- O STF, na Primeira Turma, decide nesta terça-feira se Eduardo Bolsonaro (PL-SP) é condenado ou absolvido por coação no curso do processo sobre a tentativa de golpe de 2022.
- A Procuradoria-Geral da República sustenta que o ex-deputado atuou sob pressão do governo dos Estados Unidos para destabilizar o julgamento e favorecer Jair Bolsonaro.
- A PGR aponta evidências como mensagens, declarações e ações associadas a sanções estrangeiras contra ministros do Supremo e o Brasil, citando, entre outros, a nota de Donald Trump e medidas de pressão.
- A defesa, pela Defensoria Pública da União, pede absolvição por falta de provas e questiona a regularidade do processo, alegando liberdade de expressão e defesa insuficiente.
- Caso seja condenado, Eduardo pode ficar inelegível; a defesa contesta a validade do julgamento, alegando irregularidades processuais e apontando possível imparcialidade do julgador.
O STF se prepara para julgar nesta terça-feira a acusação contra o deputado cassado Eduardo Bolsonaro (PL-SP) por coação no curso do processo da chamada trama golpista de 2022. A PGR sustenta que o ex-parlamentar atuou com apoio do governo dos EUA para intimidar ministros do Supremo e pressionar pela não condenação do então presidente Jair Bolsonaro. Caso seja condenado, Eduardo pode tornar-se inelegível.

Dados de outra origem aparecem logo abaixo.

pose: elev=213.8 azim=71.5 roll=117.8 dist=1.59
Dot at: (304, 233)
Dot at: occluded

A denúncia afirma que Eduardo articulou ações para impor sanções, criando um ambiente de instabilidade e temor. Entre as evidências citadas estão mensagens, entrevistas e contatos com autoridades americanas que teriam visado influenciar o julgamento no STF. A defesa, por sua vez, contesta a denúncia e sustenta a ausência de provas suficientes para configuração do crime, além de alegar violação de garantias processuais.
Acusação
A PGR sustenta que as condutas do réu foram moldadas pela ameaça de medidas estrangeiras, inclusive com intervenções que teriam ocorrido após mobilização de agentes norte-americanos. O Ministério Público afirma que as ações não foram meras declarações, mas medidas com potencial lesivo direcionadas a comprometer o andamento judicial e favorecer interesses do então governo.

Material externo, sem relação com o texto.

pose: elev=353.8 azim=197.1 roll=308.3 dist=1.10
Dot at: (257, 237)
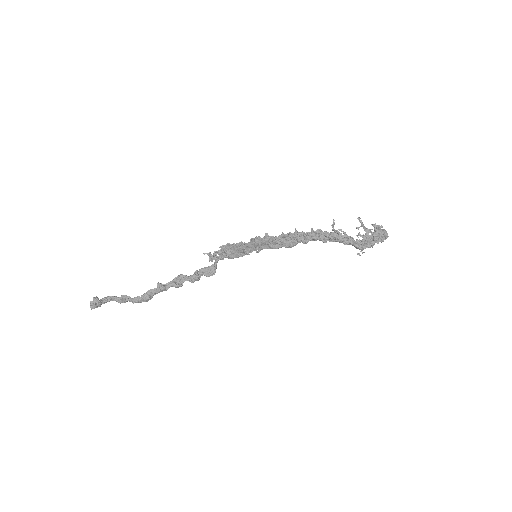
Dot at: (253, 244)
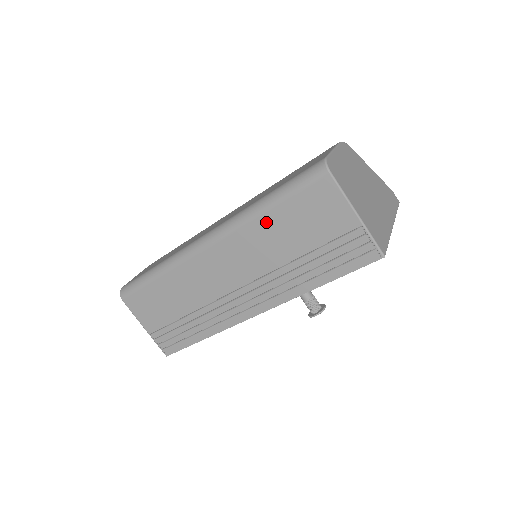
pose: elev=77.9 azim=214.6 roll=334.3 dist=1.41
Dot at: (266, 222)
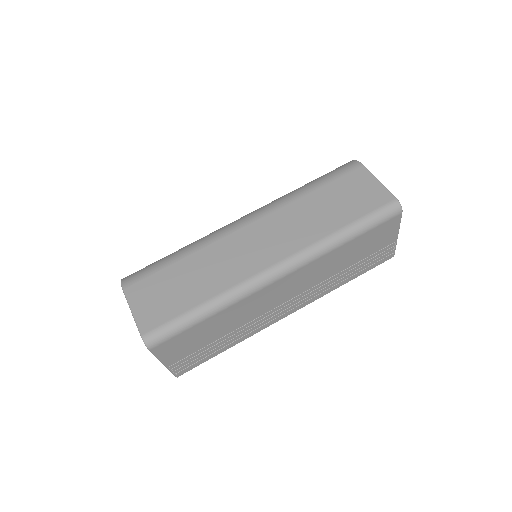
Dot at: (342, 250)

Entre os elementos de prova citados pela PGR estão relatos de uma nota de um ex-presidente americano que sugeria tarifação elevadas sobre produtos brasileiros, além de intercâmbios em que Eduardo defenderia a imposição de tarifas e convidaria a elite nacional a apoiar pressões sobre ministros do STF. A denúncia também aponta o recebimento de apoio de autoridades dos EUA após anúncios de restrições a vistos para ministros do STF e a aplicação de sanções a um ministro brasileiro com base em leis internacionais.
Defesa
A Defensoria Pública da União pediu a absolvição, alegando insuficiência de provas e apontando problemas processuais, como possível nulidade de citação. A defesa sustenta que os atos descritos não configuram crime e estariam protegidos pela liberdade de expressão e pela imunidade parlamentar. Segundo a DPU, não houve dolo específico de favorecer o próprio grupo ou terceiros mediante coação de juízes, o que seria requisito para condenação.